# TASK:
Return only how many lines in the data include the string "people".

# LISTED RECORDS:
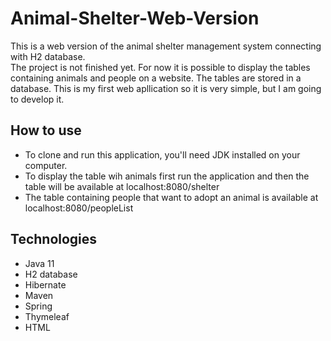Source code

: # Animal-Shelter-Web-Version
This is a web version of the animal shelter management system connecting with H2 database.  
The project is not finished yet. For now it is possible to display the tables containing animals and people on a website. The tables are stored in a database. This is my first web apllication so it is very simple, but I am going to develop it.

## How to use
* To clone and run this application, you'll need JDK installed on your computer.
* To display the table wih animals first run the application and then the table will be available at localhost:8080/shelter
* The table containing people that want to adopt an animal is available at localhost:8080/peopleList

## Technologies
* Java 11
* H2 database
* Hibernate
* Maven
* Spring
* Thymeleaf
* HTML
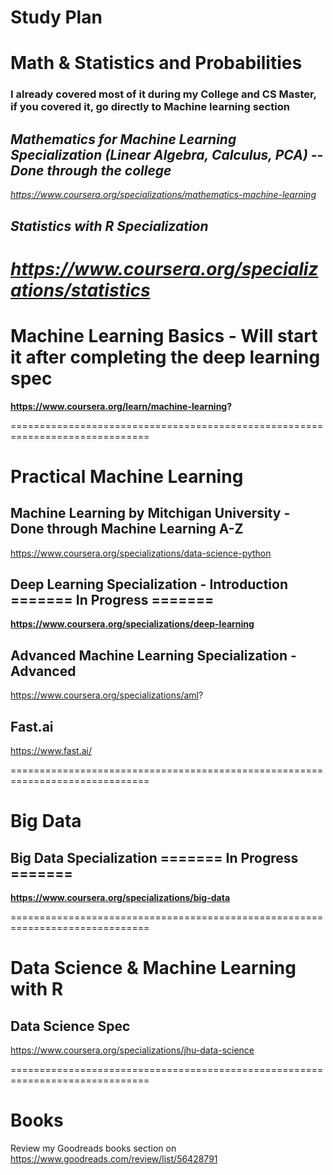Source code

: # Study Plan

# Math & Statistics and Probabilities
### I already covered most of it during my College and CS Master, if you covered it, go directly to Machine learning section

## <i> Mathematics for Machine Learning Specialization (Linear Algebra, Calculus, PCA) -- Done through the college 
https://www.coursera.org/specializations/mathematics-machine-learning

## Statistics with R Specialization
https://www.coursera.org/specializations/statistics
</i>
==============================================================================

# Machine Learning Basics - Will start it after completing the deep learning spec
<b> https://www.coursera.org/learn/machine-learning? </b> 

==============================================================================

# Practical Machine Learning

## Machine Learning by Mitchigan University - Done through Machine Learning A-Z
https://www.coursera.org/specializations/data-science-python

## Deep Learning Specialization - Introduction ======= In Progress =======
<b> https://www.coursera.org/specializations/deep-learning </b> 

## Advanced Machine Learning Specialization - Advanced
https://www.coursera.org/specializations/aml?

## Fast.ai
https://www.fast.ai/

==============================================================================

# Big Data
## Big Data Specialization ======= In Progress =======
<b> https://www.coursera.org/specializations/big-data </b> 

==============================================================================

# Data Science & Machine Learning with R

## Data Science Spec 
https://www.coursera.org/specializations/jhu-data-science

==============================================================================

# Books
Review my Goodreads books section on
https://www.goodreads.com/review/list/56428791
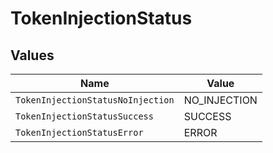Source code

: # TokenInjectionStatus


## Values

| Name                              | Value                             |
| --------------------------------- | --------------------------------- |
| `TokenInjectionStatusNoInjection` | NO_INJECTION                      |
| `TokenInjectionStatusSuccess`     | SUCCESS                           |
| `TokenInjectionStatusError`       | ERROR                             |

# ANSWER SPACE:
2